The company is investing in localized talent which means training local pro-wrestlers and producing unique content for international markets. My view is that any potential distribution deal in an emerging market is likely to be incrementally small in terms of bottom line impact compared the major agreements in North America. It seems every company these days lists China potential market, but for WWE there’s no guarantee it can enter and become a significant player.

Valuation Matters

Shares of WWE look stretched here with a market cap of 7.1 billion, trailing P/E of 115x, and forward P/E 67x. The company earned $0.42 per share in 2017, which is forecast to grow to 0.82 per share for the fiscal year 2018 and 1.34 for 2019. By my estimates, going out through 2021, nearly 90% of the earnings boost is coming from the TV deals. My model considers EPS $1.54 in 2020, and $1.62 in 2021 roughly tracking the revenue guidance bump in those years and slowing to the low single digits beyond that. This means the stock is currently trading at 55x 2021 earnings. There is little to suggest the growth will continue at the current rate. Other metrics including price-per-sales at 6x 2022 revenues are also expensive over my forecast horizon. The main risk for the stock is that WWE Network subscriber growth slows in the near term as I believe will play out as the company has already captured the low handing fruit over the past three years.

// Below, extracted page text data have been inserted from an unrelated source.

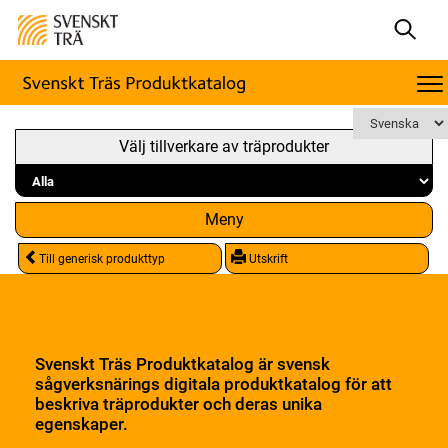
Välj tillverkare av träprodukter
Meny
Till generisk produkttyp
Utskrift
Svenskt Träs Produktkatalog är svensk
sågverksnärings digitala produktkatalog för att
beskriva träprodukter och deras unika
egenskaper.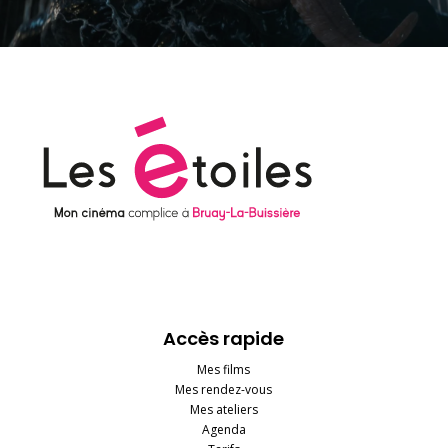
Accès rapide
Mes films
Mes rendez-vous
Mes ateliers
Agenda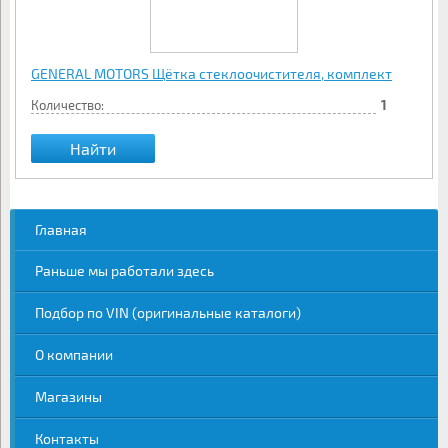
GENERAL MOTORS Щётка стеклоочистителя, комплект
Количество:
1
Найти
Главная
Раньше мы работали здесь
Подбор по VIN (оригинальные каталоги)
О компании
Магазины
Контакты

Figure 9: WWE Revenue Forecast. Source – Private analysis Dan Victor

My DCF model built with some generous assumptions finds a fair value for the stock at $60 per share implying 35% downside from the current price. The model sees free cash flow expanding from about $110 million in 2018 to $300 million by 2021 but nevertheless the stock is overvalued. At $60 per share, WWE would be trading at a more normalized 45x 2019 earnings and give the company room to prove me wrong on the future of its WWE Network. The market is overly optimistic on growth prospects extrapolating the company’s success of recent years into the distant future. Investors getting in at current levels need a global wave of pro wrestling enthusiasm and perfect management execution which I would not bet on.

Superficially, its easy to look at consensus 2019 EPS and assume there is a larger story at play here than the TV deal. I think a dynamic at play here is the possibility of investors that have an affinity for pro-wrestling becoming emotionally attached to exuberant growth prospects. We’ll see.

Conclusion

WWE is set to report Q3 earnings October 25. Weak performance figures including my expectation of a drop in social media engagement given the Twitter user purge, lack of near-term catalysts in a slow quarter for pro-wrestling events, and elevated valuations make the stock a candidate to short in the near term. WWE has been holding up among the broader stock plunge this month but could be ready for a bodyslam – pun intended.

Disclosure: I/we have no positions in any stocks mentioned, but may initiate a short position in WWE over the next 72 hours.

I wrote this article myself, and it expresses my own opinions. I am not receiving compensation for it (other than from Seeking Alpha). I have no business relationship with any company whose stock is mentioned in this article.